Collected data:
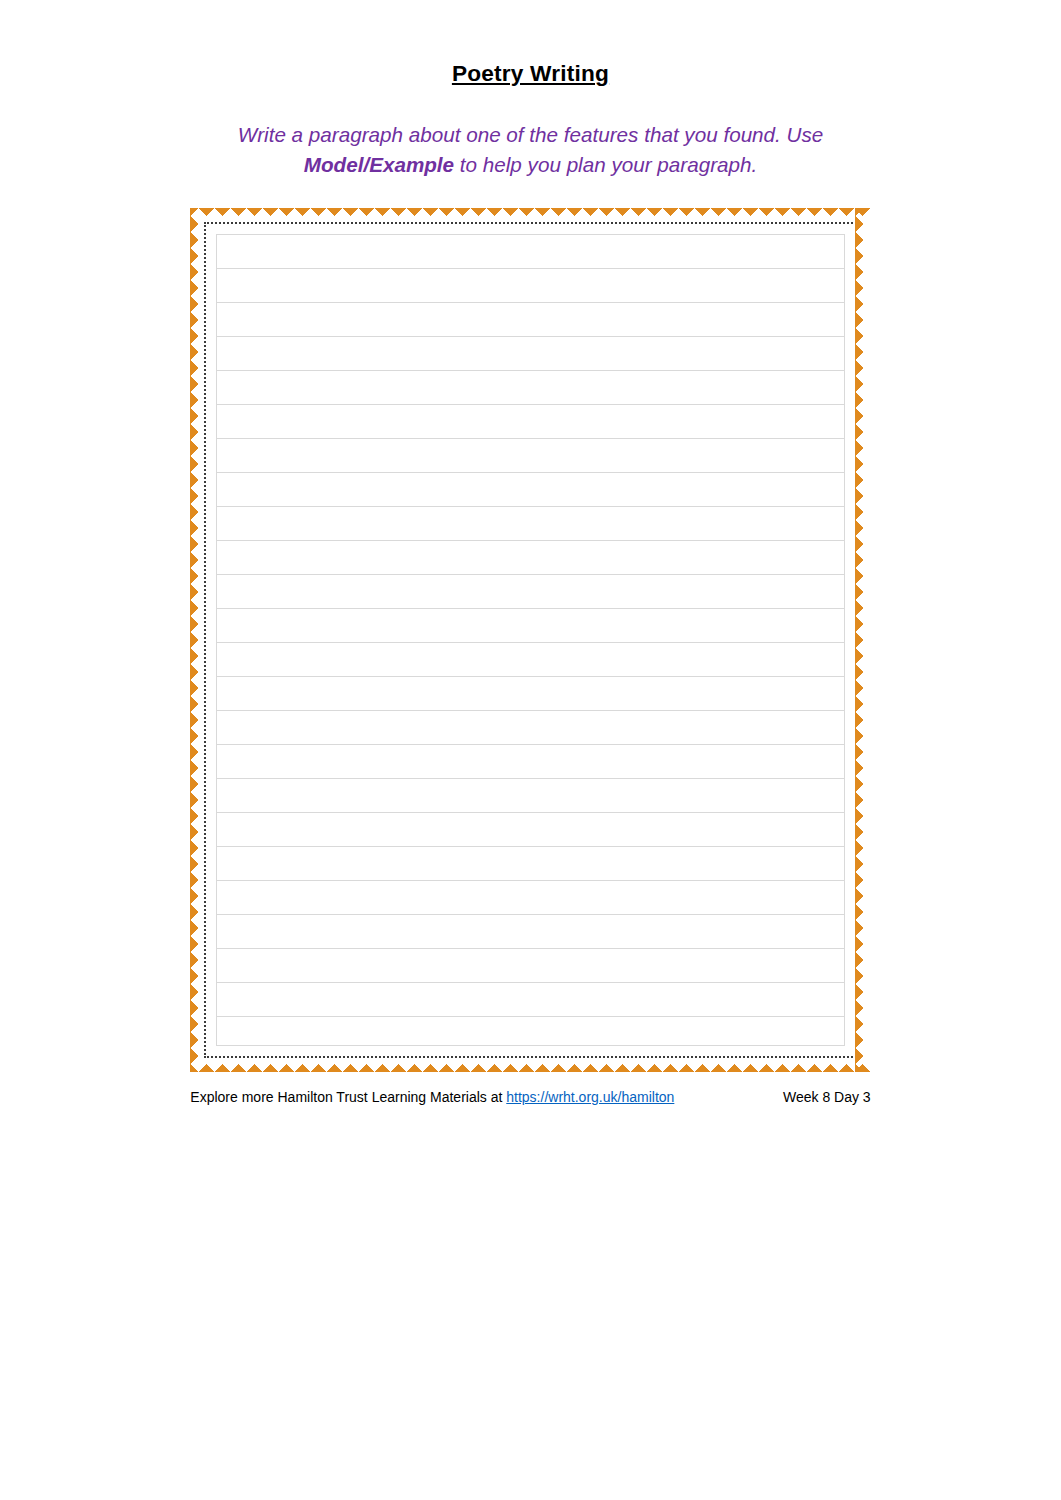Poetry Writing
Write a paragraph about one of the features that you found. Use Model/Example to help you plan your paragraph.
Explore more Hamilton Trust Learning Materials at https://wrht.org.uk/hamilton Week 8 Day 3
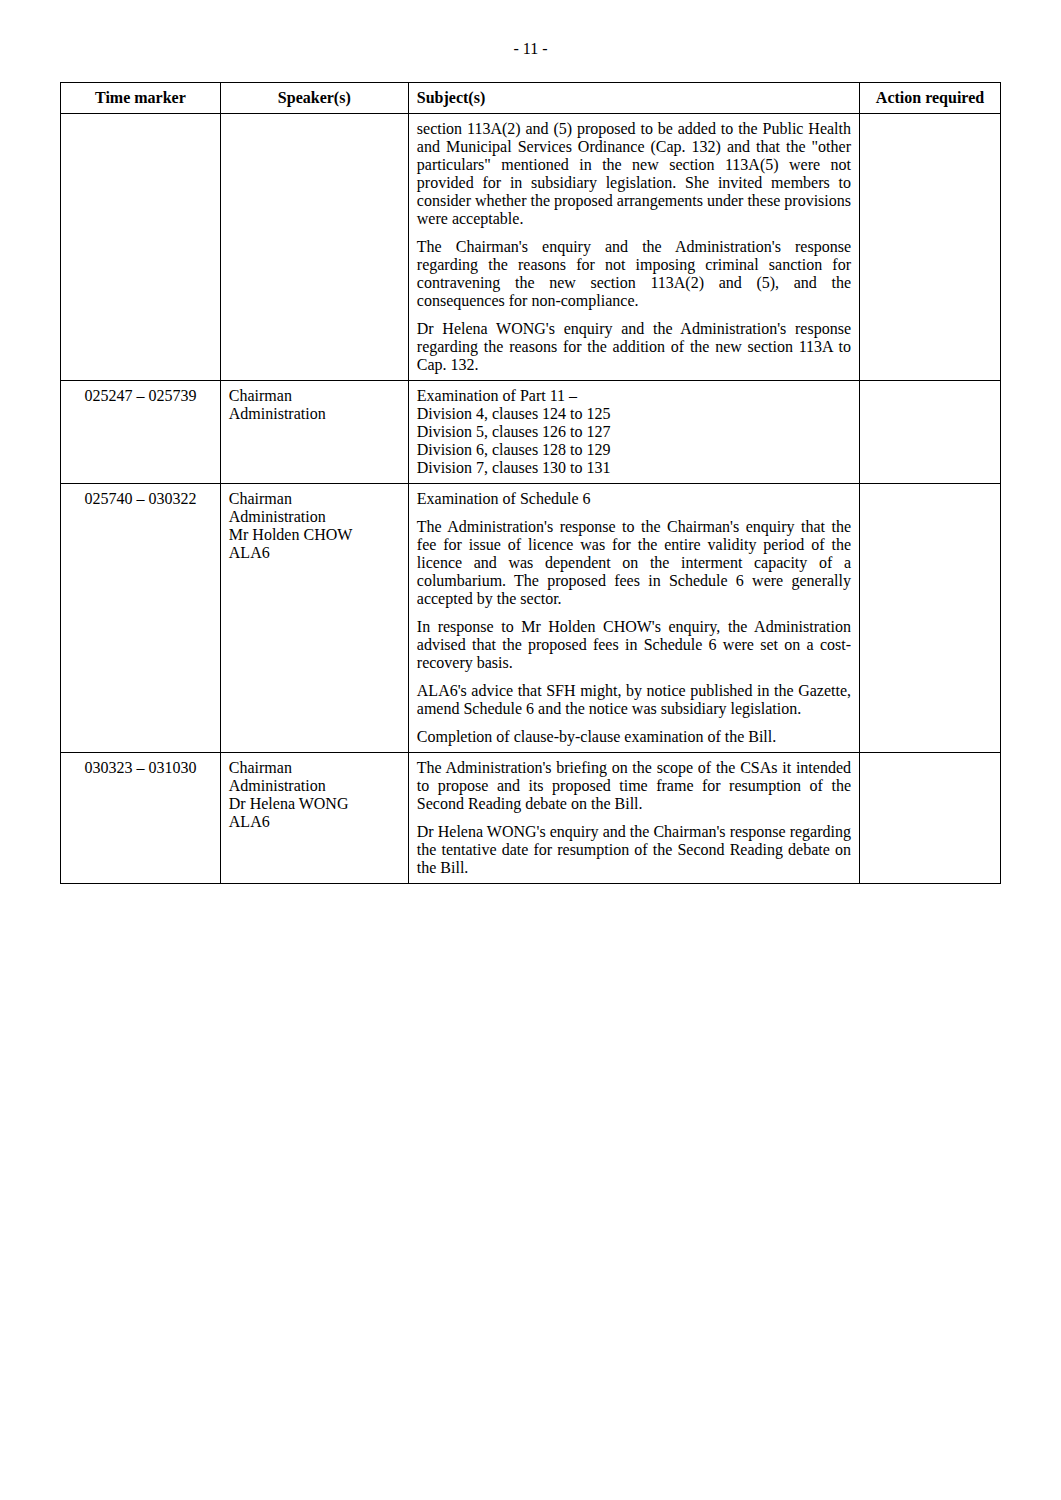- 11 -
| Time marker | Speaker(s) | Subject(s) | Action required |
| --- | --- | --- | --- |
| | | section 113A(2) and (5) proposed to be added to the Public Health and Municipal Services Ordinance (Cap. 132) and that the "other particulars" mentioned in the new section 113A(5) were not provided for in subsidiary legislation. She invited members to consider whether the proposed arrangements under these provisions were acceptable. The Chairman's enquiry and the Administration's response regarding the reasons for not imposing criminal sanction for contravening the new section 113A(2) and (5), and the consequences for non-compliance. Dr Helena WONG's enquiry and the Administration's response regarding the reasons for the addition of the new section 113A to Cap. 132. | |
| 025247 – 025739 | Chairman Administration | Examination of Part 11 – Division 4, clauses 124 to 125 Division 5, clauses 126 to 127 Division 6, clauses 128 to 129 Division 7, clauses 130 to 131 | |
| 025740 – 030322 | Chairman Administration Mr Holden CHOW ALA6 | Examination of Schedule 6 The Administration's response to the Chairman's enquiry that the fee for issue of licence was for the entire validity period of the licence and was dependent on the interment capacity of a columbarium. The proposed fees in Schedule 6 were generally accepted by the sector. In response to Mr Holden CHOW's enquiry, the Administration advised that the proposed fees in Schedule 6 were set on a cost-recovery basis. ALA6's advice that SFH might, by notice published in the Gazette, amend Schedule 6 and the notice was subsidiary legislation. Completion of clause-by-clause examination of the Bill. | |
| 030323 – 031030 | Chairman Administration Dr Helena WONG ALA6 | The Administration's briefing on the scope of the CSAs it intended to propose and its proposed time frame for resumption of the Second Reading debate on the Bill. Dr Helena WONG's enquiry and the Chairman's response regarding the tentative date for resumption of the Second Reading debate on the Bill. | |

[Task prompt] Keep every word of the records exact as you write them out, but drop the pictures.

[Solved problem]
Poetry Writing
Write a paragraph about one of the features that you found. Use Model/Example to help you plan your paragraph.
Explore more Hamilton Trust Learning Materials at https://wrht.org.uk/hamilton Week 8 Day 3
- 11 -
| Time marker | Speaker(s) | Subject(s) | Action required |
| --- | --- | --- | --- |
| | | section 113A(2) and (5) proposed to be added to the Public Health and Municipal Services Ordinance (Cap. 132) and that the "other particulars" mentioned in the new section 113A(5) were not provided for in subsidiary legislation. She invited members to consider whether the proposed arrangements under these provisions were acceptable. The Chairman's enquiry and the Administration's response regarding the reasons for not imposing criminal sanction for contravening the new section 113A(2) and (5), and the consequences for non-compliance. Dr Helena WONG's enquiry and the Administration's response regarding the reasons for the addition of the new section 113A to Cap. 132. | |
| 025247 – 025739 | Chairman Administration | Examination of Part 11 – Division 4, clauses 124 to 125 Division 5, clauses 126 to 127 Division 6, clauses 128 to 129 Division 7, clauses 130 to 131 | |
| 025740 – 030322 | Chairman Administration Mr Holden CHOW ALA6 | Examination of Schedule 6 The Administration's response to the Chairman's enquiry that the fee for issue of licence was for the entire validity period of the licence and was dependent on the interment capacity of a columbarium. The proposed fees in Schedule 6 were generally accepted by the sector. In response to Mr Holden CHOW's enquiry, the Administration advised that the proposed fees in Schedule 6 were set on a cost-recovery basis. ALA6's advice that SFH might, by notice published in the Gazette, amend Schedule 6 and the notice was subsidiary legislation. Completion of clause-by-clause examination of the Bill. | |
| 030323 – 031030 | Chairman Administration Dr Helena WONG ALA6 | The Administration's briefing on the scope of the CSAs it intended to propose and its proposed time frame for resumption of the Second Reading debate on the Bill. Dr Helena WONG's enquiry and the Chairman's response regarding the tentative date for resumption of the Second Reading debate on the Bill. | |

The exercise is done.